Din dediğimiz, Allah ile kulunun (İlah ve meluhunun) vuslatından ibarettir.

Bu belirlemelere yaslanarak “hayra çağıran, iyiliği emredip kötülüğü men eden bir topluluk”u aynı zamanda güzel ahlaklılar topluluğu olarak nitelememizde bir beis yoktur.

Bu manada güzel ahlak sahipleri, bizim idrakinde olduğumuz zamanda da Allah’a, peygamberine ve onun varislerine olan mesafesizlikleriyle, onlara düşman olanlara, onların önerdiği yaşama biçimini göz ardı edenlere karşı belirledikleri kesin bir mesafeyle var olacaklardır.

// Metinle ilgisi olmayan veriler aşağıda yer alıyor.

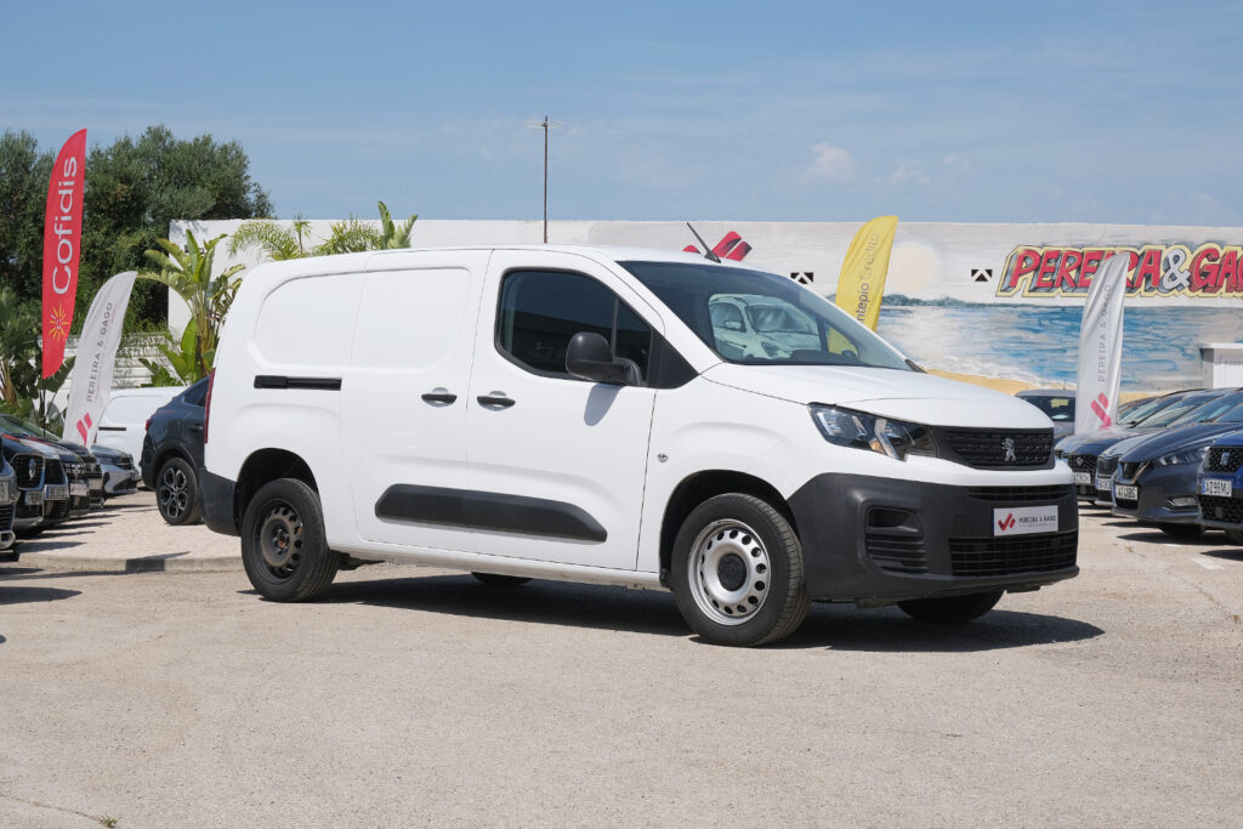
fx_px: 1865
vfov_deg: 25.1
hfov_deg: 36.9
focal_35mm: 54
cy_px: 414
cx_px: 622
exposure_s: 1/400
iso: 160
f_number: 9
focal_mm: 36.3
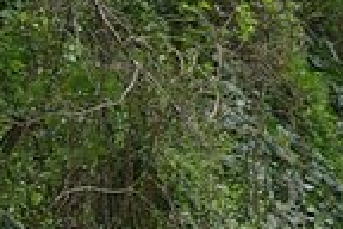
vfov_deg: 2.5
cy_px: -564
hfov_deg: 3.8
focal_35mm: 533
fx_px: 5078
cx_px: 984
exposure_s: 1/50
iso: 200
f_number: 11
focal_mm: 50
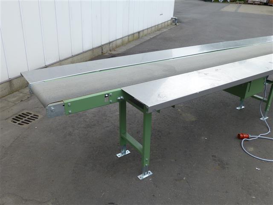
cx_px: 136
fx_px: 237
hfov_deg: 60.0
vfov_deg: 46.8
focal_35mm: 30
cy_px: 102
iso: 100
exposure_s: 1/100
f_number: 3.6
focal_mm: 5.4
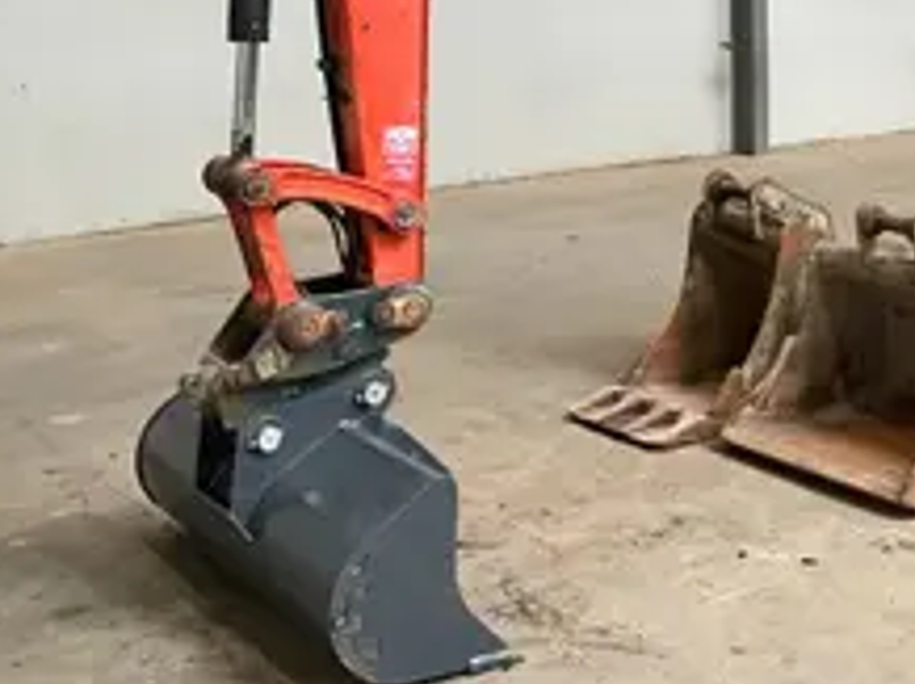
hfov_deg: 29.1
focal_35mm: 64
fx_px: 1690
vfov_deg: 22.1
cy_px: 17
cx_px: 814
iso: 80
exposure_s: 1/60
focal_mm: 3
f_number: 1.8
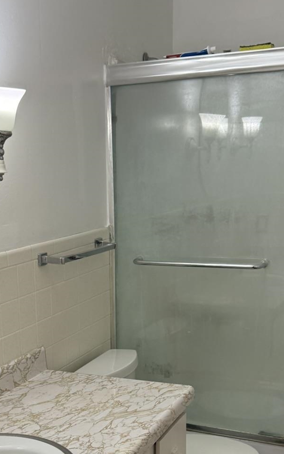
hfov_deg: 23.8
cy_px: 334
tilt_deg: -13.7
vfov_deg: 36.8
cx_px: 92
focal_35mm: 54
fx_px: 669
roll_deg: +0.6
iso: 200
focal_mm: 6.76
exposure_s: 1/120
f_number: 1.78
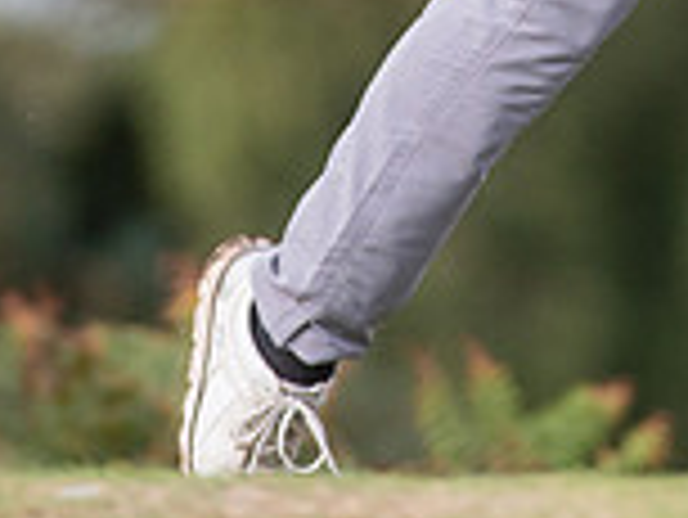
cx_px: 657
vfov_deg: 1.1
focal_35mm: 1396
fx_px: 27768
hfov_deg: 1.4
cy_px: -537
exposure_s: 1/2500
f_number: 4
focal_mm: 300
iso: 400
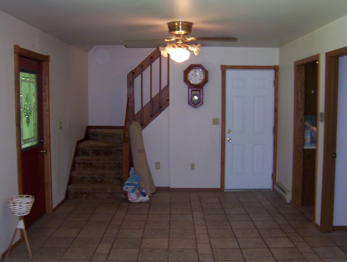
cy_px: 131
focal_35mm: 36
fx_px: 362
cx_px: 174
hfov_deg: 51.3
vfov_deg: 39.8
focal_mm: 5.54
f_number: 2.76
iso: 140
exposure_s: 1/30
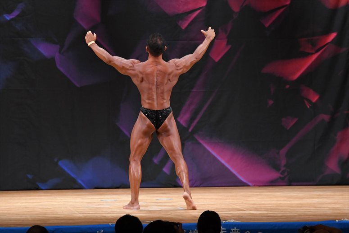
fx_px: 2180
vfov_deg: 6.1
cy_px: 116
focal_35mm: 225
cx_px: 174
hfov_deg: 9.2
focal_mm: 150
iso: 3200
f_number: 5.6
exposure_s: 1/400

İslami vasatı bu şekilde belirlediğimizde ve içselleştirdiğimizde, zikredilen gruba mensup olabilme ihtimaliyle, kurtuluşa erme ümidimizi diri tutabileceğimiz gibi, o gruba mensup olmaya kendimizi layık görmesek bile, ona layık olmanın gayretine düşme niyetimizle yine sahih bir istikamete tabi olmanın huzurunu idrak edebiliriz.

Ne demişti İmam İbn Teymiyye:

“Şart olan, mükelleflerin iyilik ve kötülük konusunda bilgi edinmeleridir.”

Bilgi ise, bilenini güzel ahlakın içine çeker.